Personal information
- Full name: Mark Looms
- Date of birth: 24 March 1981 (age 45)
- Place of birth: Almelo, Netherlands
- Height: 1.92 m (6 ft 4 in)
- Position: Left back

Youth career
- Luctor et Emergo
- FC Twente

Senior career*
- Years: Team / Apps / (Gls)
- 2000–2012: Heracles Almelo / 321 / (9)
- 2012–2013: NAC Breda / 8 / (0)
- Total:  / 329 / (9)

Managerial career
- 2013–2014: Luctor et Emergo (Assistant)
- 2014: HSC '21 (Assistant)
- 2014–2018: PEC Zwolle (Youth)
- 2018−2020: PEC Zwolle U21
- 2020–2022: FC Twente / Heracles Academy
- 2022–2023: FC Emmen (Youth)
- 2023–2025: DETO Twenterand
- 2025–: SV Urk

= Mark Looms =

Dutch footballer

Mark Looms (/nl/, born 24 March 1981) is a Dutch football manager and former professional footballer who played as a left back. Since 2025 he has been the manager of SV Urk.

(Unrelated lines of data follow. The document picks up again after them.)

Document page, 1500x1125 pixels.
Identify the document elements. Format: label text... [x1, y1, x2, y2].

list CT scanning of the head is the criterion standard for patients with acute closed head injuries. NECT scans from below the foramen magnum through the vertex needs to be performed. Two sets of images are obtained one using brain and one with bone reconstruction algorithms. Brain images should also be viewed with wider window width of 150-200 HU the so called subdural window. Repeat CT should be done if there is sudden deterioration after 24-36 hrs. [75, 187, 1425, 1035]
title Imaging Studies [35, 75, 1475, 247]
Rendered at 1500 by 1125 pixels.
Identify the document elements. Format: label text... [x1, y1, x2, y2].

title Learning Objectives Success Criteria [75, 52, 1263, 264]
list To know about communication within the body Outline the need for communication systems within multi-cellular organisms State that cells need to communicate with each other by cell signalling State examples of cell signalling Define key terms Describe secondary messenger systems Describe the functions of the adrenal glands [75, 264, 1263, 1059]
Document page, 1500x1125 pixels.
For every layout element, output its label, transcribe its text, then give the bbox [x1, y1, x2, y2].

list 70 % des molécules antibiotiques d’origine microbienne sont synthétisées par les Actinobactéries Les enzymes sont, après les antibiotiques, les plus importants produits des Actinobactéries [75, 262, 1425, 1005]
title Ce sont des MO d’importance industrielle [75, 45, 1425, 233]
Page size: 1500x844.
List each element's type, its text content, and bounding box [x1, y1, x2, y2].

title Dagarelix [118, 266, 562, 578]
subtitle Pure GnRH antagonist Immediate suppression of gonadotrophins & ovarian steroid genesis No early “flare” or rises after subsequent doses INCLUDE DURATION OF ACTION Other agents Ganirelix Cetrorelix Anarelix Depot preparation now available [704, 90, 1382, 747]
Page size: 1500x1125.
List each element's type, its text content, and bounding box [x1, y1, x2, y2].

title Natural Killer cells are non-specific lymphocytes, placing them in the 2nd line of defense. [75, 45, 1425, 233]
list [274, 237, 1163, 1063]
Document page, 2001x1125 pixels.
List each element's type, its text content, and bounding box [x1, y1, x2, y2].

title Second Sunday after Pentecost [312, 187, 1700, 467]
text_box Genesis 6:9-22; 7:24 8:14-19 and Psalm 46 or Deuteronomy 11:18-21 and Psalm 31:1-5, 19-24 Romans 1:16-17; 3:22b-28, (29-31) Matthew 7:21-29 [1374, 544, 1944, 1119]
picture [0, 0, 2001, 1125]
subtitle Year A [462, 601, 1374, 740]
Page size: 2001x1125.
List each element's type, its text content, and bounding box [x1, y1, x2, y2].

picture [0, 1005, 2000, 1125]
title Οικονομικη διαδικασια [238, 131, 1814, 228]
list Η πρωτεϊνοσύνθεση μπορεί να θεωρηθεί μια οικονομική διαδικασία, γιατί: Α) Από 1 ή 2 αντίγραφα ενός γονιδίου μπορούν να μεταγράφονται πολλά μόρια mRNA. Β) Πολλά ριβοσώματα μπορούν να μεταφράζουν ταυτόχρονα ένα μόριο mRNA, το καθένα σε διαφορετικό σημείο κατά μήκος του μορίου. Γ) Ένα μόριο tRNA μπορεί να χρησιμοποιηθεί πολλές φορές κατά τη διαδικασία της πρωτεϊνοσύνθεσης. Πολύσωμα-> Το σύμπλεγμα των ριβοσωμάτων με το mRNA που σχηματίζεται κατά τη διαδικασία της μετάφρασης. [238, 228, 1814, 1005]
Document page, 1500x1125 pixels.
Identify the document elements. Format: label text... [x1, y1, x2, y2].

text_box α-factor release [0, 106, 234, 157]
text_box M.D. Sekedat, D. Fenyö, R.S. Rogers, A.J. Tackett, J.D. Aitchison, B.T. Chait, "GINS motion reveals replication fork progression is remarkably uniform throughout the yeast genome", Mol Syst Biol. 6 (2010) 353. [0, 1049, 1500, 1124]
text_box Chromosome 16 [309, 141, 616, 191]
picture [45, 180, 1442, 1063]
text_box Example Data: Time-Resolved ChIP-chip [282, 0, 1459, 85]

Looms made his debut in professional football in the 2000–01 season, when he played for Heracles Almelo. After having played twelve years for Heracles, Looms wanted to have a new challenge and signed with NAC Breda in the summer of 2012. Because of a severe hip injury, Looms had to end his professional career in November 2013, having made only eight appearances for NAC.